Перун | страница 44



Хорошо с милым по ягоды ходить…

И весело, в лад подхватил хоровод:

Хорошо с милым аукаться в лесу
Люли, люли,
Хорошо с милым аукаться в лесу…
Ты ау, ау, мой миленький дружок,
Ты подай-ка свой веселый голосок!
Люли, люли,
Ты подай-ка свой веселый голосок
Через темненький, высокенький лесок…
Люли, люли…

И Перун благостно взирал на веселье детей своих… И хмель крепкий, и весна, и праздник старинный все более и более горячили сердца и туманили головы.

— Ну, давайте веселее! — пьяно крикнула Акулина. — Давай ковровую! Ну… Подлаживай!..

И снова уверенным говорком весело, подвывающе завела она своим звонким, сильным голосом:

На все стороны четыре…

И, пьянее, подхватил хоровод:

На все стороны четыре
Клала по узору,
По узору золотому,
По другому голубому, —
Эх, да ковер шила!
Шила, брала,
Как, бывало,
Шила, брала,
Как, бывало.
Дружка поджидала…

Заря потухала. В ласковом небе серебристо проступил неполный месяц. И кружились головы от густого аромата трав и цветов, и просились из груди песни заливистые, и ноги просились плясать…

— Эй, бабы, шабашить! — зашумели вдруг мужики. — Коров пора доить… Благодари хозяев и расходись…. Все по домам, живо!

И, веселые, довольные, пьяные, все благодарили хозяев и с веселым гомоном потянулись по своим деревням.

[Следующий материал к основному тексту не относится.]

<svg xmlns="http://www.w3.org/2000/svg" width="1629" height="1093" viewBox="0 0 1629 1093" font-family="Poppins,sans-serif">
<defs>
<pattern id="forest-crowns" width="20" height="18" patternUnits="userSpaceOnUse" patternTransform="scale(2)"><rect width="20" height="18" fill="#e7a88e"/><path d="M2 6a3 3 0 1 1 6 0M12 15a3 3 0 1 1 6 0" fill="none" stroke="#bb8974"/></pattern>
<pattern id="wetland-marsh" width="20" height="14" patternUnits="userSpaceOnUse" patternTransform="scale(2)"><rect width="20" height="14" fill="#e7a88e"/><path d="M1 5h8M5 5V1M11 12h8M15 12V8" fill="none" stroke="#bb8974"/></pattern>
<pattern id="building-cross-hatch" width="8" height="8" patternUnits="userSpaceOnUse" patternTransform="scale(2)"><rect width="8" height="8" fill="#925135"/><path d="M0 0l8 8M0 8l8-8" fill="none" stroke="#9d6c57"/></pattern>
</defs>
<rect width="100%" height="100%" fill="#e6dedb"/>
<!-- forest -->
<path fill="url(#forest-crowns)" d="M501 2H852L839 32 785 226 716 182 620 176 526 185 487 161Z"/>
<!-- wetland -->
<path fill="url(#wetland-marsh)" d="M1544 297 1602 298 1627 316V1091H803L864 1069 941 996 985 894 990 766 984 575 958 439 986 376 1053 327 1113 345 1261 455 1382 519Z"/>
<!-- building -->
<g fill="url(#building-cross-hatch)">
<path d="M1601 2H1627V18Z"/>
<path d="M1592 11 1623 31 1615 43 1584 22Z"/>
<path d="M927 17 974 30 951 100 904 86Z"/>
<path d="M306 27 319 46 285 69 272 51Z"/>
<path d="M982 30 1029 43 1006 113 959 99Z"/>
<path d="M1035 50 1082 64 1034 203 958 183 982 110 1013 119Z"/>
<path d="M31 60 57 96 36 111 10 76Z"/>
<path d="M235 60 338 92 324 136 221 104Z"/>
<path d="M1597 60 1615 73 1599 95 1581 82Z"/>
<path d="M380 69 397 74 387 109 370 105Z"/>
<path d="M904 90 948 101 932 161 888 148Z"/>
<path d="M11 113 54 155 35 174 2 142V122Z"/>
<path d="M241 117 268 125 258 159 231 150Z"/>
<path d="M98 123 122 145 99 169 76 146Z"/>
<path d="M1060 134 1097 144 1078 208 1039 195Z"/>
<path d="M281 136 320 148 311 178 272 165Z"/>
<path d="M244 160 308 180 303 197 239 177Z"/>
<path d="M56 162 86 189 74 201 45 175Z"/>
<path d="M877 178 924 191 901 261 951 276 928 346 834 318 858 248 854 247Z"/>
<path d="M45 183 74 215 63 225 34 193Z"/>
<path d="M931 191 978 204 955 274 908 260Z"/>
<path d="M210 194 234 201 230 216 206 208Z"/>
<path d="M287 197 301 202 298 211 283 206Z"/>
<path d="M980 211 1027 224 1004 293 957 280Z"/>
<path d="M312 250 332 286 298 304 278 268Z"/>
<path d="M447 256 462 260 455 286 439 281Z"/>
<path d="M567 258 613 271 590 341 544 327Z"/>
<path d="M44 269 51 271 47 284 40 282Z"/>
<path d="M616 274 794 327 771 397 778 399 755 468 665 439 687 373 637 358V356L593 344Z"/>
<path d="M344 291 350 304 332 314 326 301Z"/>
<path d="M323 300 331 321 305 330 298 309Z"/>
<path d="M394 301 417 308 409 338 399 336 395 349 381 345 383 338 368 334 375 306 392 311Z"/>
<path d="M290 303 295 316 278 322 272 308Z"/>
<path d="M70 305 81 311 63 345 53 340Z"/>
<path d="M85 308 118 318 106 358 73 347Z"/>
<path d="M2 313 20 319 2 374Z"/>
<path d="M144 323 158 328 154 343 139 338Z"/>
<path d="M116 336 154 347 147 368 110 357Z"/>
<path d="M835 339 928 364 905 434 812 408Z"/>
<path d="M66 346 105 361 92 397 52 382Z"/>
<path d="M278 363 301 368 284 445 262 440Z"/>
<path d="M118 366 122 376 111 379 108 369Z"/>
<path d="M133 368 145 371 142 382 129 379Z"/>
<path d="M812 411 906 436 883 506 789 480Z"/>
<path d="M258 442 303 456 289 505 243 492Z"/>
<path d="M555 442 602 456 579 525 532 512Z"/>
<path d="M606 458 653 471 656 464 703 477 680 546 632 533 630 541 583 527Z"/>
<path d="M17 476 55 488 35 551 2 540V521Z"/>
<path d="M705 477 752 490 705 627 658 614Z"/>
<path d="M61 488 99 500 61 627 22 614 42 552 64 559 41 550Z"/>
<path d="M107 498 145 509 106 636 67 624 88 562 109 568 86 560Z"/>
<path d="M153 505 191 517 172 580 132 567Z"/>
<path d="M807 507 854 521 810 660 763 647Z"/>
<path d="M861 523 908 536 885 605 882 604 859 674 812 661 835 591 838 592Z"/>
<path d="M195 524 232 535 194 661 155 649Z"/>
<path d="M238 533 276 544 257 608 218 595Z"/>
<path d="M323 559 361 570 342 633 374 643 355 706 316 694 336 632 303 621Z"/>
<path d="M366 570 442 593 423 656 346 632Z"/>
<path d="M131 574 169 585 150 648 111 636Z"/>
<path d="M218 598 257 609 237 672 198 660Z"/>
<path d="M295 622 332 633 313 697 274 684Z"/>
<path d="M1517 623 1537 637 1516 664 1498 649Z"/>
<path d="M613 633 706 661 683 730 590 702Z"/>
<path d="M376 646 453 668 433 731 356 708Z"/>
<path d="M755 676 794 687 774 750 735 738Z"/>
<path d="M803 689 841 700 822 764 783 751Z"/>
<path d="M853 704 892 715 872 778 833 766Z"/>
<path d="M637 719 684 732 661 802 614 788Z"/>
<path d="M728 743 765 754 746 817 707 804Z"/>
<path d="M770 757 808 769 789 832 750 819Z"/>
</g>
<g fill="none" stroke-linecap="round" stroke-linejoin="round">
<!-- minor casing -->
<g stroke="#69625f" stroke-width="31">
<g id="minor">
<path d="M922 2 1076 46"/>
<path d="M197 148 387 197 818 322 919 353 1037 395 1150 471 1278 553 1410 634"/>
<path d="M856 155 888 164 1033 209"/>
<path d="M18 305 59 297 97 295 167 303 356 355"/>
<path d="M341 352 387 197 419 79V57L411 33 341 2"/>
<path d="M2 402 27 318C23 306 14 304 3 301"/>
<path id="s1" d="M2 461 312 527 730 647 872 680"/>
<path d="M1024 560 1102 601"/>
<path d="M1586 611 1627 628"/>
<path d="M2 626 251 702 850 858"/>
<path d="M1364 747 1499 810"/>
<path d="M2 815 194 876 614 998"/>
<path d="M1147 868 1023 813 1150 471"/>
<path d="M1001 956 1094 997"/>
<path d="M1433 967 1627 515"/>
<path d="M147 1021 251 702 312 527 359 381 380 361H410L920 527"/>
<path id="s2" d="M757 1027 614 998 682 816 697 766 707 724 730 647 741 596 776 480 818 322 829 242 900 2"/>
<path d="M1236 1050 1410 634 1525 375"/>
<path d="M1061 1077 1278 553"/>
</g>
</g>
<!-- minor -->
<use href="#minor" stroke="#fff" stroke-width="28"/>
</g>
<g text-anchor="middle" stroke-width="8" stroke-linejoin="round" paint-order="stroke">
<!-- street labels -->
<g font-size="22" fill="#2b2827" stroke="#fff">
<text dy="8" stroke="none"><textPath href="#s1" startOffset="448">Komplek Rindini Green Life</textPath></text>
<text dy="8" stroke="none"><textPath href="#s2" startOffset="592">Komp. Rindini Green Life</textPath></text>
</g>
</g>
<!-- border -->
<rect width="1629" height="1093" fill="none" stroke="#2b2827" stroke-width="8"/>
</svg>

И завела разбитная Акулина звонко:

Не летай, соловей,
Не летай, молодой,

И весело подхватил многоголосый хор:

На нашу долинку!

— А славный все таки наш народ, как его ни ругают… — направляясь к дому, сказал Андрей.

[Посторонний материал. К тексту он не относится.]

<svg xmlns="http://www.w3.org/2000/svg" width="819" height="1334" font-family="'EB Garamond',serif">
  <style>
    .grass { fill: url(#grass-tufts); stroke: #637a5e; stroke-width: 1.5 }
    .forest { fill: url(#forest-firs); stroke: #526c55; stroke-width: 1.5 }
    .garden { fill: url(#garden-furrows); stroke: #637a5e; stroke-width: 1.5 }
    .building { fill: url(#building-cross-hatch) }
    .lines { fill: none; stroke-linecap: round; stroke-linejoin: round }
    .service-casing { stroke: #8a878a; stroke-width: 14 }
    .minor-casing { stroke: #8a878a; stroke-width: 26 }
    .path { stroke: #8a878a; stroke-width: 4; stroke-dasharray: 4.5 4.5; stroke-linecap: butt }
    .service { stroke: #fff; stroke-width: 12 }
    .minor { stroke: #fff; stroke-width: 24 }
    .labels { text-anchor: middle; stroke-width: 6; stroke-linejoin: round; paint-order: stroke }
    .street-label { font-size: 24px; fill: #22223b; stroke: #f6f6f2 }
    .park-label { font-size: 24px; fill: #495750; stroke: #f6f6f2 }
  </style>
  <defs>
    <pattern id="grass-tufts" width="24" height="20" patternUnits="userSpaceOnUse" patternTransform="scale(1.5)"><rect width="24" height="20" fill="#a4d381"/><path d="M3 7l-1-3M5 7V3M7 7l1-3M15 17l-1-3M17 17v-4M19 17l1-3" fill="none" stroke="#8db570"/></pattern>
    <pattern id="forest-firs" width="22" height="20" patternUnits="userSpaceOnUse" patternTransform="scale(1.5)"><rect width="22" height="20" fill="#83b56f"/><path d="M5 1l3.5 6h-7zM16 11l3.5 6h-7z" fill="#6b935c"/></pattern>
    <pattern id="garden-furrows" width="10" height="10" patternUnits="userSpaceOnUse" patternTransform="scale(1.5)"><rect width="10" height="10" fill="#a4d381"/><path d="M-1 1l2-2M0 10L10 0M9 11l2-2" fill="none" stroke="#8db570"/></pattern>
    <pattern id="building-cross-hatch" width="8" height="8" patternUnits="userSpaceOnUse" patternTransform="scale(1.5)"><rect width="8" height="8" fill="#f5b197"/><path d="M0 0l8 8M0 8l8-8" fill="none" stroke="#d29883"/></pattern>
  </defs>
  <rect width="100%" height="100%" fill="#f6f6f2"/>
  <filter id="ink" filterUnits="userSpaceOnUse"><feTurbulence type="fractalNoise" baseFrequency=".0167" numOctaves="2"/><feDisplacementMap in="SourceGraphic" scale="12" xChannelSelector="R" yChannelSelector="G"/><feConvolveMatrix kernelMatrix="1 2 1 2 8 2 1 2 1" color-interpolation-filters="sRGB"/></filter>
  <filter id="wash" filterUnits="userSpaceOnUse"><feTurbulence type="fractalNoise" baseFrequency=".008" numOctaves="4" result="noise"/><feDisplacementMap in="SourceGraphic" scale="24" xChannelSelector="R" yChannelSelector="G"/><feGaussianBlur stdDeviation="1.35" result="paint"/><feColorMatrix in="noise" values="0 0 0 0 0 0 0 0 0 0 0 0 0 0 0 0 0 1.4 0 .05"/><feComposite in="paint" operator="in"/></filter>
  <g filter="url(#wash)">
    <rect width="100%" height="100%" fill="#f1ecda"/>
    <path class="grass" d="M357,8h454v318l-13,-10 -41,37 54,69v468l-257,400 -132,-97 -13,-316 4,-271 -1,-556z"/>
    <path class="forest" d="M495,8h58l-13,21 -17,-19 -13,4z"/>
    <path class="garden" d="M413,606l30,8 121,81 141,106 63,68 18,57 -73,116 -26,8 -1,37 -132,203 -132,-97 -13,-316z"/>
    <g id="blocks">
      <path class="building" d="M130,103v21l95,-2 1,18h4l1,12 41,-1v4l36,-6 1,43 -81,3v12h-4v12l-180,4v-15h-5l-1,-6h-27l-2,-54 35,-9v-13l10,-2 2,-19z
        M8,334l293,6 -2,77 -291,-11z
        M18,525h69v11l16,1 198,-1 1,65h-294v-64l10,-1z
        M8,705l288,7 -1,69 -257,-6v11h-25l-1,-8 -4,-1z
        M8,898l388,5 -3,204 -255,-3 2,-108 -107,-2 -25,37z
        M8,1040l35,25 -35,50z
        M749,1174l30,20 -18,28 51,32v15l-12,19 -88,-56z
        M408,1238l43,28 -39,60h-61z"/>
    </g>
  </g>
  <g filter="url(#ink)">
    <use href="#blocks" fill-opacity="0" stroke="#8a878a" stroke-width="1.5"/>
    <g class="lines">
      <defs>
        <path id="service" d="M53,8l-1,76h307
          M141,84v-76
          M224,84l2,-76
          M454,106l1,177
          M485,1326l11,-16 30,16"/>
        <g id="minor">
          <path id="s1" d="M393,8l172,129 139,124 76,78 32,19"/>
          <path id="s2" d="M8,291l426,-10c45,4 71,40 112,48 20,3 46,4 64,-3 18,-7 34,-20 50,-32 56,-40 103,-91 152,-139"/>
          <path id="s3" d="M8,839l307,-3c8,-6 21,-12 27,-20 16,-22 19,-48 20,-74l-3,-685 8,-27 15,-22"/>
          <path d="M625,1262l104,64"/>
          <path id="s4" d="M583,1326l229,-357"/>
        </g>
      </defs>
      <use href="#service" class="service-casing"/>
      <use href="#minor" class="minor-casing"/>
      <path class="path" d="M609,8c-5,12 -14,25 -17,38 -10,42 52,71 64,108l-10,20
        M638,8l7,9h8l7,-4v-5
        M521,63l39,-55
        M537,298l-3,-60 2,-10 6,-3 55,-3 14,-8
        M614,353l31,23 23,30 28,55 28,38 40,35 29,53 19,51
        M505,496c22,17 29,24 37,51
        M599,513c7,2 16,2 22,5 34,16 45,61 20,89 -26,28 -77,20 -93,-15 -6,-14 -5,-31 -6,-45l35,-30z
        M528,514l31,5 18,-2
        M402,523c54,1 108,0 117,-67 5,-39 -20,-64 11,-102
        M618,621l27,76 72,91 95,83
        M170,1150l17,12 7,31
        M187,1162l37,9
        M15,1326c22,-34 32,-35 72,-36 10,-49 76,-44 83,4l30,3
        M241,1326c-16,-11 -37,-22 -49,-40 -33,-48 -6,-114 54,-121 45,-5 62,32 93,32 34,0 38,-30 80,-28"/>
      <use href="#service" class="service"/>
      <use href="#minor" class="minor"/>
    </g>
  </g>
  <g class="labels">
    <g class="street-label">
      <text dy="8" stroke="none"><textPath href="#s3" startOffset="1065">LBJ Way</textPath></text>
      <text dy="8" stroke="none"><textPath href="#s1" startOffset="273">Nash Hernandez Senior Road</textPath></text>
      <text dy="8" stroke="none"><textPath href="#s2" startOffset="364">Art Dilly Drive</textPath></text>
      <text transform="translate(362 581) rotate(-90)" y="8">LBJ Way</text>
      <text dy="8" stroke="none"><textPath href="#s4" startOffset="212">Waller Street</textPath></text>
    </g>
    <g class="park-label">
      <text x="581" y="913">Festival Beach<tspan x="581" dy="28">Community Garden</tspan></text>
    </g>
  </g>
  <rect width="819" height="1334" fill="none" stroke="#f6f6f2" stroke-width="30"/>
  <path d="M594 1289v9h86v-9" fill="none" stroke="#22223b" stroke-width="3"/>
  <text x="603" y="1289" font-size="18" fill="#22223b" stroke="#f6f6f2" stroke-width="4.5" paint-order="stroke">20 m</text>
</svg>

— Ничего, если по шерстке его гладить… — усмехнулся Лев Аполлонович. — И во всяком случае, плох ли, хорош ли, а свой… — вздохнув, добавил он тише.

— Только бы вот как сделать, чтобы дома его удержать, от цивилизации этой трактирной освободить и спасти… — добавил Андрей.

И они скрылись в душистом сумраке темного парка.

И зазвучал вдруг в душе Андрее, пьяня его, веселый напев последней плясовой песни:

Свою девушку милую,
Свою девушку милую
Семь раз поцелую!..

И показалось ему, что в сравнении с этим напевом, с девушкой милой, с ее поцелуем все на свете вздор и чепуха…

Проснувшийся после тысячелетнего сна Перун долго вглядывался своими каменными глазами в бездны вздрагивающего от дальних зарниц неба, где паслись раздольно, как и встарь, светлые стада Велесовы, вслушивался в звуки весны, принюхивался к запахам ее пьяным… Да, да: то же небо, тот же звенящий шум старых деревьев, те же раскаты царя-музыканта, соловья, над завороженными водами, тот же шелест растущих трав, и звон боевой комариных полчищ, и упоительный дух черемухи, и царить в небе всесильная чаровница, пресветлая Мокошь, и бултыхается в серебряной Старице озорник Водяной… Все то же, как было! А он-то думал, что его царство кончилось!.. И на каменном, загадочном лице воскресшего бога — бога гроз, бога страсти, бога жизни широкой и вольной и горячей, — сильнее проступило выражение благосклонной силы, величия и тайны…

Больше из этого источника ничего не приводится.